Processing Status Updates¶
The Processing_Status table tracks each document's OCR progress:
stateDiagram-v2
[*] --> Queued: Server creates record
Queued --> Processing: Worker picks up message
Processing --> Finished: OCR completed
Processing --> Failed: Error occurred
Failed --> Processing: Message requeued
Status updates use the update_status function with exponential backoff retry for handling Azure SQL cold starts and transient connection errors:
async def db_operation_with_retry(operation, *args, **kwargs):
for attempt in range(1, settings.SQL_MAX_RETRIES + 1):
try:
return await operation(*args, **kwargs)
except OperationalError as e:
if attempt < settings.SQL_MAX_RETRIES:
delay = settings.SQL_RETRY_DELAY_BASE ** attempt # 2s, 4s, 8s
await asyncio.sleep(delay)
else:
raise
Document ID Update¶
After processing, the worker updates the Documents.mongo_doc_id field with a placeholder UUID. This field is intended for future MongoDB integration where OCR output will be stored.
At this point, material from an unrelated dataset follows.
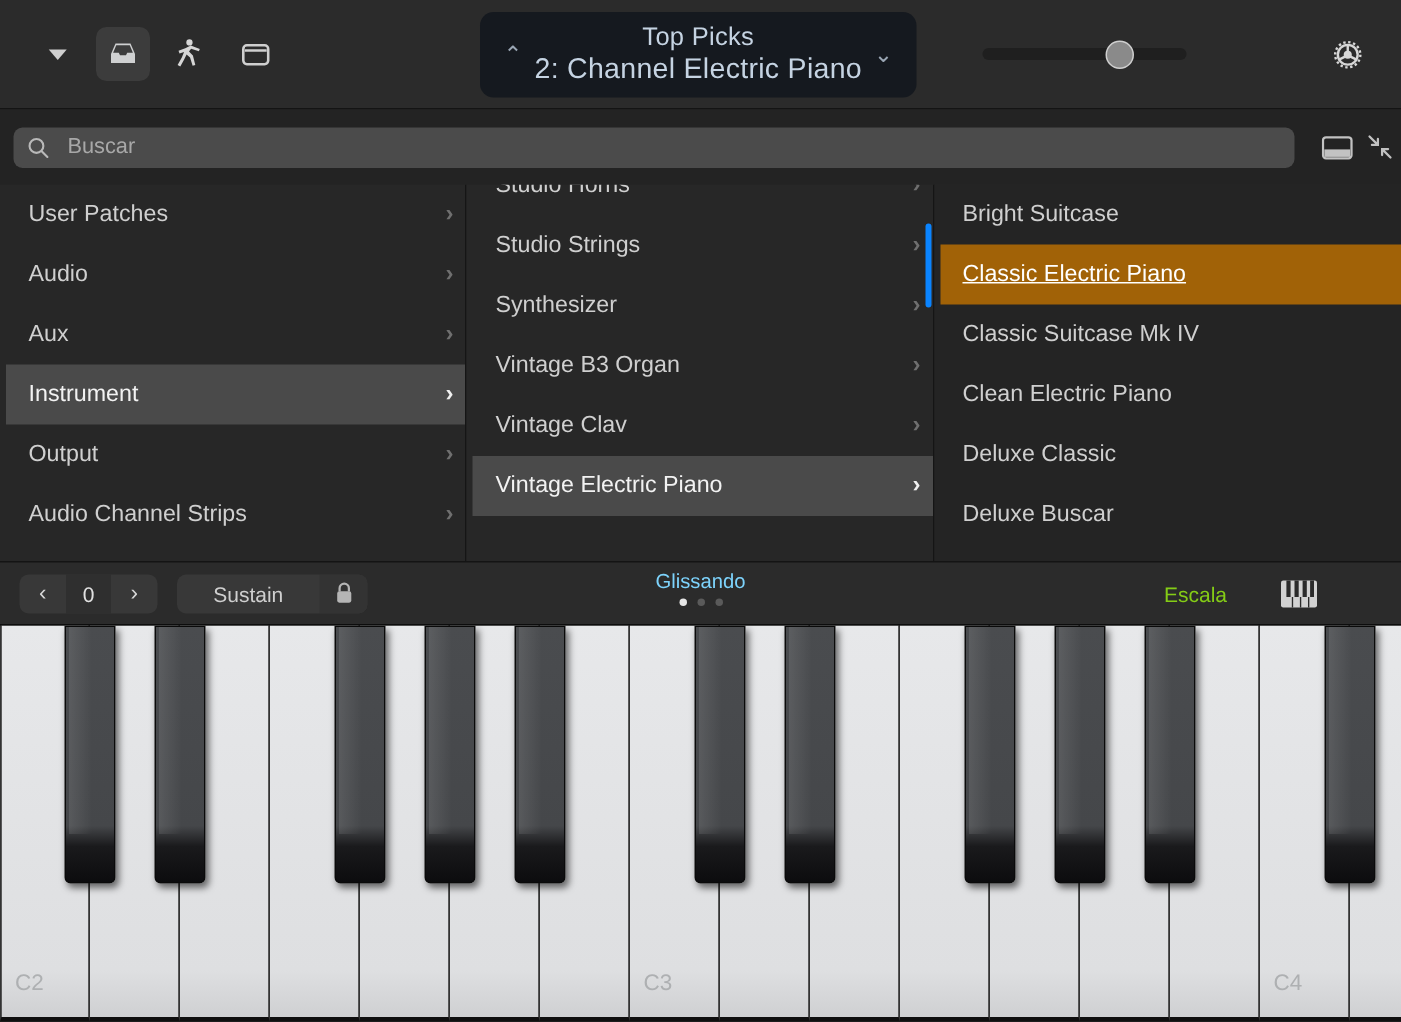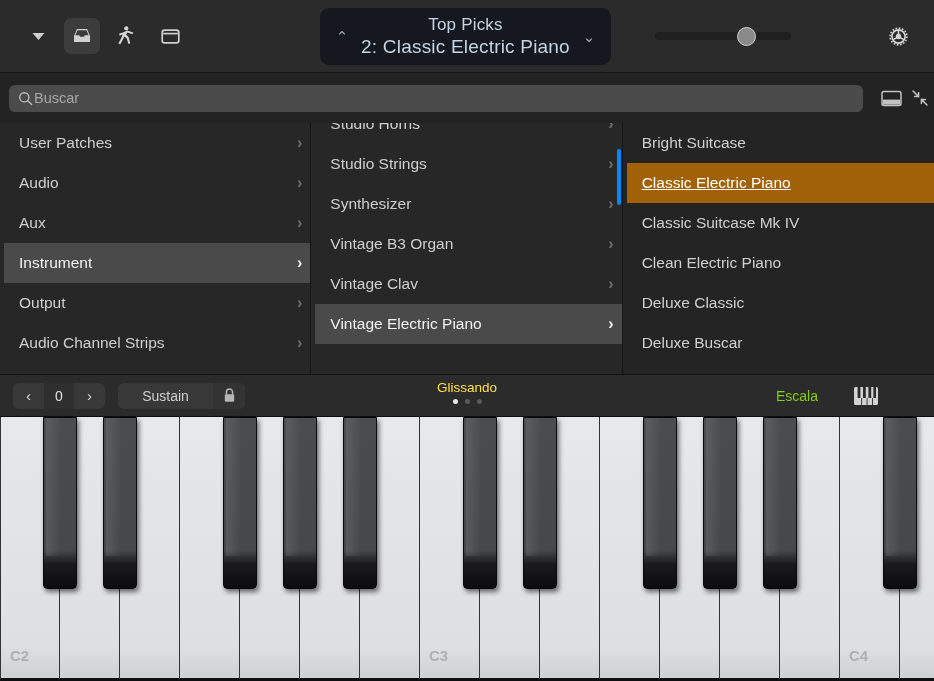"2: Classic Electric Piano" div.display-line2 { text: Classic -> Channel }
Planned: MongoDB Migration
Currently, OCR output (extracted text + metadata JSON) is saved to the local filesystem under OUTPUT_DIR. The codebase contains TODO comments indicating this will be migrated to MongoDB, with mongo_doc_id becoming a real reference to the stored OCR output. See the Roadmap for migration details.
Output Format¶
For each processed document, the worker generates three local files:
| File | Pattern | Content |
|---|---|---|
| Source copy | {timestamp}_SOURCE_{filename} |
Original file downloaded from blob |
| Extracted text | {timestamp}_TARGET_{filename}.txt |
Plain text output from OCR |
| Metadata | Details_{timestamp}_{filename}.json |
Processing details and confidence scores |
Metadata JSON Structure¶
{
"original_filename": "report.pdf",
"file_type": ".pdf",
"upload_timestamp": "20260226_143022",
"model_usage_log": [
"Page 1: paddle",
"Page 2: easyocr (auto-switched)"
],
"page_count": 2,
"source_file_path": "/ocr/documents/20260226_143022_SOURCE_report.pdf",
"text_file_path": "/ocr/documents/20260226_143022_TARGET_report.pdf.txt",
"extraction_details": [
{
"page": 1,
"method": "Direct Text + paddle",
"confidence": 0.94
},
{
"page": 2,
"method": "Full Page easyocr (auto-switched)",
"confidence": 0.95
}
],
"status": "success",
"overall_confidence": 0.95,
"error_message": null
}
Confidence Scoring¶
| Scenario | Score |
|---|---|
| Direct text extraction (no OCR) | 1.0 |
| PaddleOCR | Average of per-region confidence scores |
| EasyOCR (paragraph mode) | 0.95 (fixed -- paragraph mode doesn't return per-word scores) |
| Overall (multi-page PDF) | Average confidence across all OCR-processed pages |
Direct API Endpoint¶
In addition to the RabbitMQ consumer, the OCR service exposes a REST endpoint for direct file processing:
POST /api/v1/docs¶
Accepts multiple files via multipart form upload and processes them synchronously.
Request:
Response:
{
"status": "batch_complete",
"batch_id": "20260226_143022",
"processed_files_count": 2,
"output_directory": "documents"
}
Not for Production Use
The direct endpoint processes files synchronously and does not update the database. It is intended for testing and development only. In production, documents flow through the backend server's upload endpoint, which handles blob storage, database records, and RabbitMQ publishing.